Rapid-onset hypoglycemia results in the activation of the brain glucosensing elements (hindbrain), whereas slow-onset hypoglycemia stimulates participation by the portal-mesenteric vein (PMV). However, the specific role of catecholamine neurons of the hindbrain in glucosensing has not been clear. In this paper, the authors highlighted that catecholamine neurons
stimulate sympathoadrenal CRR during slow-onset hypoglycemia and that rate of onset is a major determinant of the mechanism adopted for the CRR.4
The second study demonstrated that peripheral glucosensory response from the PMV is essential for activation of a complete CRR during slow-onset hypoglycemia.5 The lead authors on the 2 papers, Casey Donovan, PhD, professor and section head, human and evolutionary biology, Department of Biological Sciences at the University of Southern California, and Alan Watts, DPhil, professor in the same department, said in an e-mail response, “While it’s been postulated that these various glucose-sensing loci constitute an extended neural network responsible for mediating the hypoglycemic CRR, there was not substantial evidence. These 2 papers now provide the first evidence demonstrating the existence of such a network. Specifically, we show that
PMV glucose sensing input is critical for the activation of hindbrain neurons during slow-onset hypoglycemia and the subsequent CRR.” They further pointed out that results from their neuronal
activation data suggest that distinct neural networks are in play during rapid- vs slow-onset hypoglycemia.
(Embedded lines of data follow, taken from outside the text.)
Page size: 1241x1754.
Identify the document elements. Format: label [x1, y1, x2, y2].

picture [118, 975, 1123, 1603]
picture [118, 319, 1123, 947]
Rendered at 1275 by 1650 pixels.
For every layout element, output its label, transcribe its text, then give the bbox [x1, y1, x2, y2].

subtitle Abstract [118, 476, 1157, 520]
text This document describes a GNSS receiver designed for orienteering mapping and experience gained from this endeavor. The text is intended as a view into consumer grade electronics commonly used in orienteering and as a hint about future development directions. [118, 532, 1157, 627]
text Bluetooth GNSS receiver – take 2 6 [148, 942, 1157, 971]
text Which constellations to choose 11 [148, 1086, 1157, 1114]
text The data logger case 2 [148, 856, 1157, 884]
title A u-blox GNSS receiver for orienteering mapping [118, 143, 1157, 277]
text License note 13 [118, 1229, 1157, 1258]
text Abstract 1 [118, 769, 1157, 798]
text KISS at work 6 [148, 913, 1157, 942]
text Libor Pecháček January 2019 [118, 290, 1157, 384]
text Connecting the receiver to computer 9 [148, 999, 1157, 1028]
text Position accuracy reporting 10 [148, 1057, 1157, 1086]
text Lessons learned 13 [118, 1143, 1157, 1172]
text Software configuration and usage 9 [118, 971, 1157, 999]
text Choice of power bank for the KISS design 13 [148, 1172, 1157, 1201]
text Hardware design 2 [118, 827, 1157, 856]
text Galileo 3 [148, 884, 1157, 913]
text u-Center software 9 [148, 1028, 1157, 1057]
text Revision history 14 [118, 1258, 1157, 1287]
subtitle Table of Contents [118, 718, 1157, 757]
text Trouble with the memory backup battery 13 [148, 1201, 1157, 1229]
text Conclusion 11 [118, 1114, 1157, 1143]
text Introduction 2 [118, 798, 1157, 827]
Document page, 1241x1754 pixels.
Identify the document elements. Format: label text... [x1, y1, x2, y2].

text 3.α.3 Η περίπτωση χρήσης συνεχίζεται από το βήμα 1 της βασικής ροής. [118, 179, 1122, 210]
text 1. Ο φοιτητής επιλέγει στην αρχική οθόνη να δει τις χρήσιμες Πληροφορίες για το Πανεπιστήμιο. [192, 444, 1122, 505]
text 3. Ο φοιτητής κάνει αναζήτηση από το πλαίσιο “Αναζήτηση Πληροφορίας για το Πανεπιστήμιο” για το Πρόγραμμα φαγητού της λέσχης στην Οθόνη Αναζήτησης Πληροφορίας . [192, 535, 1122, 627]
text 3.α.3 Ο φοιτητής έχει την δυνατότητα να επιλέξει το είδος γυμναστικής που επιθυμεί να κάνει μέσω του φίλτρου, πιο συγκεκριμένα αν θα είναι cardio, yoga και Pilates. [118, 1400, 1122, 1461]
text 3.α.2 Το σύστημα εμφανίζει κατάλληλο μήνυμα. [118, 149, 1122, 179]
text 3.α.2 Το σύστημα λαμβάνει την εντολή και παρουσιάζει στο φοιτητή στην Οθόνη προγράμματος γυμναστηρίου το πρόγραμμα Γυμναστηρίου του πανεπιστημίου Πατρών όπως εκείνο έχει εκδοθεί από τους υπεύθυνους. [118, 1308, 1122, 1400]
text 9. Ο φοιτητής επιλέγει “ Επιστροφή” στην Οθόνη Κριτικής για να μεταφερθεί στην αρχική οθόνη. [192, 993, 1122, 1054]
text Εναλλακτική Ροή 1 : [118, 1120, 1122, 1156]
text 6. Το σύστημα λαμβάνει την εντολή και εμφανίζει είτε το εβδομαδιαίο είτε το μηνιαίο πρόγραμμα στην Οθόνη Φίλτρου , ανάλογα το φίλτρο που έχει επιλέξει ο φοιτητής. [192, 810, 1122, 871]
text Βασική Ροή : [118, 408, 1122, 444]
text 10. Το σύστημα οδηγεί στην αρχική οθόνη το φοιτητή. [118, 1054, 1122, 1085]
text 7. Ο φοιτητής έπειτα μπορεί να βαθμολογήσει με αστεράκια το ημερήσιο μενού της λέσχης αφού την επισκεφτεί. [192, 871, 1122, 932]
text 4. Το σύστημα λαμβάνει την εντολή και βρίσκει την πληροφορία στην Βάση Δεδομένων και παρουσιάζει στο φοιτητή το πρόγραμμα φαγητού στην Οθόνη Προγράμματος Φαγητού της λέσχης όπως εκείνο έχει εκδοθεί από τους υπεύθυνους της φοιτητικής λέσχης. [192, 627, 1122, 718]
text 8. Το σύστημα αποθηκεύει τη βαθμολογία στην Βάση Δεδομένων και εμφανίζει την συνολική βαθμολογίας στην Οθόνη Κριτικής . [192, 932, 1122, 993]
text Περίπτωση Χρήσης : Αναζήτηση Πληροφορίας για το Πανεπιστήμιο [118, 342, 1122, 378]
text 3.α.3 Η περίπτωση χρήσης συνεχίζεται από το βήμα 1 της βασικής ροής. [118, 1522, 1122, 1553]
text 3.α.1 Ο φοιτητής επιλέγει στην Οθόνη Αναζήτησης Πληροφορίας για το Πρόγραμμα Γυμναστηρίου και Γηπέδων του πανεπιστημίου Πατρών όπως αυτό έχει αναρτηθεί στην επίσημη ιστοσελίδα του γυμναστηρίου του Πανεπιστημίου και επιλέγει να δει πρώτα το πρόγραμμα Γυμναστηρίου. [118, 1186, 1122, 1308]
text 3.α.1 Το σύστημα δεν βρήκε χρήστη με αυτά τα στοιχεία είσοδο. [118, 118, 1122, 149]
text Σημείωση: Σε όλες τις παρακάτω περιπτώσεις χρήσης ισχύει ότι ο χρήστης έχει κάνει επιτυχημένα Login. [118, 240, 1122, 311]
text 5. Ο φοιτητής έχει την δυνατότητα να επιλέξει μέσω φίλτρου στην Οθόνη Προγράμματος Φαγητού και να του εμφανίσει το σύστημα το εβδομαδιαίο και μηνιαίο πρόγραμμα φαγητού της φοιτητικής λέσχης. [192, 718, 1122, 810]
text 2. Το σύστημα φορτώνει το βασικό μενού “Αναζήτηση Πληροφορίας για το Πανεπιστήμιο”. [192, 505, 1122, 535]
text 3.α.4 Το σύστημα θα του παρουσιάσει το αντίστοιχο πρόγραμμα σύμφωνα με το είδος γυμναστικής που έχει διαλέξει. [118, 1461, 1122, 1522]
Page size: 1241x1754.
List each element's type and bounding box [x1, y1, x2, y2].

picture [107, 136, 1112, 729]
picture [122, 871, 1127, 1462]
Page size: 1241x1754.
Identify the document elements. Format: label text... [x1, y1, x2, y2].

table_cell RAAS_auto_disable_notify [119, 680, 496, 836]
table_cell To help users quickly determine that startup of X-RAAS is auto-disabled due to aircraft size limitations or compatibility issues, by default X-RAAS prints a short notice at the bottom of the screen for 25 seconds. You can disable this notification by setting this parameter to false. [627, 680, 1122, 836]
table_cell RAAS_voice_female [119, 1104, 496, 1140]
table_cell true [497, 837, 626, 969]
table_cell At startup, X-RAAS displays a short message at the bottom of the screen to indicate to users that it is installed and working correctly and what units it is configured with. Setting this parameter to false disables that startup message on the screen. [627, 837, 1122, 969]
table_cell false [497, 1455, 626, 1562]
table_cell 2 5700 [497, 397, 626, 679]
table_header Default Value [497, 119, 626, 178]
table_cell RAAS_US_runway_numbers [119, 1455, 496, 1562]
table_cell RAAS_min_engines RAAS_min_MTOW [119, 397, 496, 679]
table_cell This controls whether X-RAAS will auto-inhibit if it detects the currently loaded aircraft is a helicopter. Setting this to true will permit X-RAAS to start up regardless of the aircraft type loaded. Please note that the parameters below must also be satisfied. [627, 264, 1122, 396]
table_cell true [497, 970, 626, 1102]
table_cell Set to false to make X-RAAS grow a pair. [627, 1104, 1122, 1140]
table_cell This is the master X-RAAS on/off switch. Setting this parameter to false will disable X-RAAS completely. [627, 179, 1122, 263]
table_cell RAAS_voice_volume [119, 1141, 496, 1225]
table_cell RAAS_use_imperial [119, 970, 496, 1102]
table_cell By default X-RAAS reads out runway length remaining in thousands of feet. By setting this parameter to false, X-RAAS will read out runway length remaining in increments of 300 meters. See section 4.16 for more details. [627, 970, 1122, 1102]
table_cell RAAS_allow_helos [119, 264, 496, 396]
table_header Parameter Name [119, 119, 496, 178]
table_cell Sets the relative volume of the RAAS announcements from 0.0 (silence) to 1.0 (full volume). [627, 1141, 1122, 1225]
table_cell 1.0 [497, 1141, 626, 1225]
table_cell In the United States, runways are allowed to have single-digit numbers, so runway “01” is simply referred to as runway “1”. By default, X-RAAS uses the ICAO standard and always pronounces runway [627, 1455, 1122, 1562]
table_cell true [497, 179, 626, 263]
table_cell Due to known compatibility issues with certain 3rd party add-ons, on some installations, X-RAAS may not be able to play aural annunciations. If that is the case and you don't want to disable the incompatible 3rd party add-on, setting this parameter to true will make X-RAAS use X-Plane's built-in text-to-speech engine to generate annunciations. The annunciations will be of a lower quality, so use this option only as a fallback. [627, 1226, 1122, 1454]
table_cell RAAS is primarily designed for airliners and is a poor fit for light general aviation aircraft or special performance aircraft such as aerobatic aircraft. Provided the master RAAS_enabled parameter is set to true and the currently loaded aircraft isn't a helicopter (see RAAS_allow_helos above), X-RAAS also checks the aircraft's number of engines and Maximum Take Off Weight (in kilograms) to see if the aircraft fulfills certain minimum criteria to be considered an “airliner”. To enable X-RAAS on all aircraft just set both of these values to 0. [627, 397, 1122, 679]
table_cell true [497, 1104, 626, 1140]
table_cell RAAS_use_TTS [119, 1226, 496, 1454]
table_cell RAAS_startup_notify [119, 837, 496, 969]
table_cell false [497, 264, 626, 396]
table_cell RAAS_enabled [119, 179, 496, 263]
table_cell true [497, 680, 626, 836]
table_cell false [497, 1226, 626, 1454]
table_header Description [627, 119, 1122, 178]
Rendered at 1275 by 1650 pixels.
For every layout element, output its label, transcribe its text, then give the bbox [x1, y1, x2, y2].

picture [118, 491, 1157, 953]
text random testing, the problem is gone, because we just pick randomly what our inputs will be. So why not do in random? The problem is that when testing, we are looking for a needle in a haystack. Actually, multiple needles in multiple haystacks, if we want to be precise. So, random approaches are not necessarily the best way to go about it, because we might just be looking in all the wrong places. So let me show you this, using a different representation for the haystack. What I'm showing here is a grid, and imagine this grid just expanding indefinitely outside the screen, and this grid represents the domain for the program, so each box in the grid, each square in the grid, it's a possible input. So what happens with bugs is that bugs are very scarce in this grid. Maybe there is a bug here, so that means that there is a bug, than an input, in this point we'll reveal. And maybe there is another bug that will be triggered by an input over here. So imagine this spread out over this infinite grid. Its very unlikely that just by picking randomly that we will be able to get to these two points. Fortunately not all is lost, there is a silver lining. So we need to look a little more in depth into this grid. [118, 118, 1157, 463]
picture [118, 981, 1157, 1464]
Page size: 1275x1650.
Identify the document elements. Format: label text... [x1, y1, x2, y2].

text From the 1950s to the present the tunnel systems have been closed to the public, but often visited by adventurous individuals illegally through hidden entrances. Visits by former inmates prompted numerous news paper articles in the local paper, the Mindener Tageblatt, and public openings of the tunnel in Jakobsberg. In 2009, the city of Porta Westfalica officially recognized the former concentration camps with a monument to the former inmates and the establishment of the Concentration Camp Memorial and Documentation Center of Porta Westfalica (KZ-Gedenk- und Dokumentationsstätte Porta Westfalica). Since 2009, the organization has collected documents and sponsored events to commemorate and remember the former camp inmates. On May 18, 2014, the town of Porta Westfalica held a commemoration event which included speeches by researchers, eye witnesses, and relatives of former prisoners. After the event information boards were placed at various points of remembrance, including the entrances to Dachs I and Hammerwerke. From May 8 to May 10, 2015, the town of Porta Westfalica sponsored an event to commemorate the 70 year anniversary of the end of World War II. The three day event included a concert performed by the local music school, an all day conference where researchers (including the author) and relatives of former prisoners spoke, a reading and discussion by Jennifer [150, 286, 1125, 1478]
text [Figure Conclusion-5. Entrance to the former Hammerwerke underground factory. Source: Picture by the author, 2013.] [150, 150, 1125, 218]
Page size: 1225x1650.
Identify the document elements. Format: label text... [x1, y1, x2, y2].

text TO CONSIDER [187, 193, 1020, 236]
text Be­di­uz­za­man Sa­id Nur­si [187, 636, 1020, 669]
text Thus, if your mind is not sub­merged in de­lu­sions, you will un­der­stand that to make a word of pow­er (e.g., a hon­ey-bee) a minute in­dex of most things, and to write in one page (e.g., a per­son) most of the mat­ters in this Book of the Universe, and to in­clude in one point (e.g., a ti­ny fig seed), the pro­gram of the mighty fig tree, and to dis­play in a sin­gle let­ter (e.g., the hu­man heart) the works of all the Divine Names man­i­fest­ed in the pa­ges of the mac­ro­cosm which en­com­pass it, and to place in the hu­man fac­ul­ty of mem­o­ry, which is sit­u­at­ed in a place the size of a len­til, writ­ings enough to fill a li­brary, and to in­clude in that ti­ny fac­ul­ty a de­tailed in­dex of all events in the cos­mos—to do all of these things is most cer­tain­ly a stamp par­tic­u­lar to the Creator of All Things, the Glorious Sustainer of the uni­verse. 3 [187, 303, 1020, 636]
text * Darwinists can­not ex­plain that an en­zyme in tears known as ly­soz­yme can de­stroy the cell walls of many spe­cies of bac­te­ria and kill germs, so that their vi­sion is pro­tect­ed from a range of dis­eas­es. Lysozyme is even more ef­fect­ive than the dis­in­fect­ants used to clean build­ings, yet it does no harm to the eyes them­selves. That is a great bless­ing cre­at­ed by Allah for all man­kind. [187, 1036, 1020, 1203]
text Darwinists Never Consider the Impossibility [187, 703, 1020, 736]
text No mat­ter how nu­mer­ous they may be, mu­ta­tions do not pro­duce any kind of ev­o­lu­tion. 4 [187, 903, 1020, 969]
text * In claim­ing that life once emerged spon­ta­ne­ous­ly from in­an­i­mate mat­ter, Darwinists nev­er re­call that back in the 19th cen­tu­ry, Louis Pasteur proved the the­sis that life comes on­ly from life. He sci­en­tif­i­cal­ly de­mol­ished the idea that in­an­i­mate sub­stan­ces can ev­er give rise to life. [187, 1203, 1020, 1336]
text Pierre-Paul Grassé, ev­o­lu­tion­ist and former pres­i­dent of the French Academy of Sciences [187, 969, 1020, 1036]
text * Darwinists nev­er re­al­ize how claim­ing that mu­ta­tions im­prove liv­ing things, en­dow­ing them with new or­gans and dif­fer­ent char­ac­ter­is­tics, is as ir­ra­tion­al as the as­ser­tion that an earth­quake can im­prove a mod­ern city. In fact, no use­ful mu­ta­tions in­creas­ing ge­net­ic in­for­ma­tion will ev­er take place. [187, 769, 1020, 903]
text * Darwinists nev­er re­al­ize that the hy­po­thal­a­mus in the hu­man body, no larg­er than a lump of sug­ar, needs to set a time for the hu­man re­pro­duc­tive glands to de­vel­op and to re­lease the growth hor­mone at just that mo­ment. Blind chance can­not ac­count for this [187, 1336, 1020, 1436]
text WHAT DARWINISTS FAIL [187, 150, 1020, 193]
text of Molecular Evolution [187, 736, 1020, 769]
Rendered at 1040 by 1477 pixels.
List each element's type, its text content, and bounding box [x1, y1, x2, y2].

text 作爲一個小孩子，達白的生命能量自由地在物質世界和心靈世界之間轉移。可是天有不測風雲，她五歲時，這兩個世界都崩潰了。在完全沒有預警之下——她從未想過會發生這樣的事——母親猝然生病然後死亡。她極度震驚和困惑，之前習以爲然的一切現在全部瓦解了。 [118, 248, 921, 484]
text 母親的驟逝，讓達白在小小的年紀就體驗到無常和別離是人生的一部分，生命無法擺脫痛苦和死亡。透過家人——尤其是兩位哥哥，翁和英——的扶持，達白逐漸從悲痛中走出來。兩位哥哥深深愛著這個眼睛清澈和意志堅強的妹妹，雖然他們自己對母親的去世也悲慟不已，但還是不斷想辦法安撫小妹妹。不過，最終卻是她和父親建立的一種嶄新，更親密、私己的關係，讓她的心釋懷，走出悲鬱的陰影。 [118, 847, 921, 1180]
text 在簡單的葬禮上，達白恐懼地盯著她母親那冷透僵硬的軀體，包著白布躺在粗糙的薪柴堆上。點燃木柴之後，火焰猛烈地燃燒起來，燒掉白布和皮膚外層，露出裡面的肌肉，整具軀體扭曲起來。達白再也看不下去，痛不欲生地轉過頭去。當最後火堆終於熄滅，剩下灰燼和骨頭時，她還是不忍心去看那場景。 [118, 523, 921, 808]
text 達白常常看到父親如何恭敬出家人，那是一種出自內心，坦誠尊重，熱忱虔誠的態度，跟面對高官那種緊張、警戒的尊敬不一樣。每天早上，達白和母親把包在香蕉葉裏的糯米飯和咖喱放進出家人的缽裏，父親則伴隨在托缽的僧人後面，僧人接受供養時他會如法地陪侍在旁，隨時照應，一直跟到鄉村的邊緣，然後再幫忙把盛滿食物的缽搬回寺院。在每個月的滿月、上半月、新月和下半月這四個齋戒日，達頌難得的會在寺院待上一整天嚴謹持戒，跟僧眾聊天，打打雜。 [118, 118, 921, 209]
“The fact that hypoglycemia generally develops slowly in insulin-dependent diabetics points to the importance of fully understanding the functional organization of these glucose-engaged
neural networks,” say the authors. Philip E. Cryer, MD, Irene E. and Michael M. Karl Professor of Endocrinology and Metabolism in Medicine, Washington University School of Medicine,
and a past president of the American Diabetes Association, summarized the significance of these findings in an email: “The reports…provide evidence that signals from the periphery (eg,
from the PMV) travel through the brain stem to the hypothalamus to mediate the sympathoadrenal response to relatively slowly developing hypoglycemia in rats. “As developed in some detail,10 the mechanism of the attenuated sympathoadrenal response to hypoglycemia that follows recent antecedent hypoglycemia occurs during sleep or follows earlier exercise and characterizes
hypoglycemia-associated autonomic failure; however, its increased risk of iatrogenic hypoglycemia in diabetes is not known. It could directly involve the CNS (central nervous system) or the afferent or efferent components of the sympathoadrenal system.”
Cryer believes that understanding the physiology of this response could contribute to an improved understanding of the hypoglycemic episodes in diabetics. A better handle on the mechanism
of this avoidable phenomenon, via improved research efforts, is definitely the need of the day.